FT spectra of the three-pulse ESEEM waveforms of Cu²⁺-Aβ complexes. (A) Soluble Cu²⁺-Aβ(1-16), experiment and simulation (dashed line), (B) Fibrillar Cu²⁺-Aβ(1-40), experiment and simulation (dashed line), (C) ¹³C,¹⁵N-His13-Cu²⁺-Aβ(1-40), (D) ¹³C,¹⁵N-His14-Cu²⁺-Aβ(1-40). Inset: Expanded view of double quantum harmonic region, for (A) soluble Cu²⁺-Aβ(1-16) and (B) fibrillar Cu²⁺-Aβ(1-40).
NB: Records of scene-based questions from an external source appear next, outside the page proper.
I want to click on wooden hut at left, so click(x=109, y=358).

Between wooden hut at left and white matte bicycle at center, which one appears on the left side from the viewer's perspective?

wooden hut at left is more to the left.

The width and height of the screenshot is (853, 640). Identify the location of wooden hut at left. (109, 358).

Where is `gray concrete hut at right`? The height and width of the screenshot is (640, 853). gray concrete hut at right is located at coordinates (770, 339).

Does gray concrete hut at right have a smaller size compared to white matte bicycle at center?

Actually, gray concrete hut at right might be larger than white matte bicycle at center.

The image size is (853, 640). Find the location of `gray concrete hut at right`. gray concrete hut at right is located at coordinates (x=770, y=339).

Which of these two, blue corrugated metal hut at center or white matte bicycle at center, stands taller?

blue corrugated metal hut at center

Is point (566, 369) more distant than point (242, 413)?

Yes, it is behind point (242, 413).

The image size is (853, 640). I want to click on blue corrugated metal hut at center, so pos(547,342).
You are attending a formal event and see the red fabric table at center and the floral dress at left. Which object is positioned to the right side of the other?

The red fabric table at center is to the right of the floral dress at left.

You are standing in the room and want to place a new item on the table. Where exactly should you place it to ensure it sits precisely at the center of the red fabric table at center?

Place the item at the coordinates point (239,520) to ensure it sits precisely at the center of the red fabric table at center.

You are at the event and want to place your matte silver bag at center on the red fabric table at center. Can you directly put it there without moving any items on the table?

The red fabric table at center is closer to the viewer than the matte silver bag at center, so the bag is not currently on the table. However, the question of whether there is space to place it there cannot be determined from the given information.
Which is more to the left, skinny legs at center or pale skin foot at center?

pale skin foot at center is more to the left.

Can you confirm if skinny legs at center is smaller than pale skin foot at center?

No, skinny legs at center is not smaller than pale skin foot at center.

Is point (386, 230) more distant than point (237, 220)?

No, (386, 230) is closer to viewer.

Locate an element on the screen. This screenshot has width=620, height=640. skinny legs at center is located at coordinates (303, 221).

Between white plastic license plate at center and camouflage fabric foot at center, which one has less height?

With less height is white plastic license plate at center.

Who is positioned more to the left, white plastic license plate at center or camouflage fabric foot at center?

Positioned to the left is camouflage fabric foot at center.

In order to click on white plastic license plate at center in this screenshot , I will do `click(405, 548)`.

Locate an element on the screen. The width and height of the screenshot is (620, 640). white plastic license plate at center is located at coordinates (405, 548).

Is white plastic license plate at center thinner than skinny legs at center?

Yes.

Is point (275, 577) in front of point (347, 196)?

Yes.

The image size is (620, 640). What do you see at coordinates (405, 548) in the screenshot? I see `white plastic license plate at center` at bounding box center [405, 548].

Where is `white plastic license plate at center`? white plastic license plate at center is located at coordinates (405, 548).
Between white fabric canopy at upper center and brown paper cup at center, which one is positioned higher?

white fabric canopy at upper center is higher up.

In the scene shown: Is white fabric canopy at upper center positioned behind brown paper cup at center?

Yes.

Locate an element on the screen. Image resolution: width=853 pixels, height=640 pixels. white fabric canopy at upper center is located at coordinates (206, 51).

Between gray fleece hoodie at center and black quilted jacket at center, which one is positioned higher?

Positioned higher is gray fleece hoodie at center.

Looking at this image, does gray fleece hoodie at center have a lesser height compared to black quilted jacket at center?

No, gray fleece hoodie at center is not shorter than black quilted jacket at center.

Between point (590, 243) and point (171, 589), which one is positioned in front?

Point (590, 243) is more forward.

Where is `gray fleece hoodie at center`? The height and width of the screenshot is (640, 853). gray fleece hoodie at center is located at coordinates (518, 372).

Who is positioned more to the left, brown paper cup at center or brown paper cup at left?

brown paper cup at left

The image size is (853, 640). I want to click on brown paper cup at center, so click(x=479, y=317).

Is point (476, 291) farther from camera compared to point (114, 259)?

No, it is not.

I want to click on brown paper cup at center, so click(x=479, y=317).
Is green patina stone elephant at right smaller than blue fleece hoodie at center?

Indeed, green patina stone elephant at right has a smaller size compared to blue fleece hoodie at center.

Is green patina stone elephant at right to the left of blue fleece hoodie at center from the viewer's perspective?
Acquisition Parameters: microwave frequency, 8.750 GHz, B₀ = 303 mT, T = 6 K, τ = 310 ns. Spectrum A is an average of 10 scans, spectrum B is an average of 16 scans, and spectra C and D are an average of 25 scans. Simulation parameters for spectra A and B are presented in Table 2.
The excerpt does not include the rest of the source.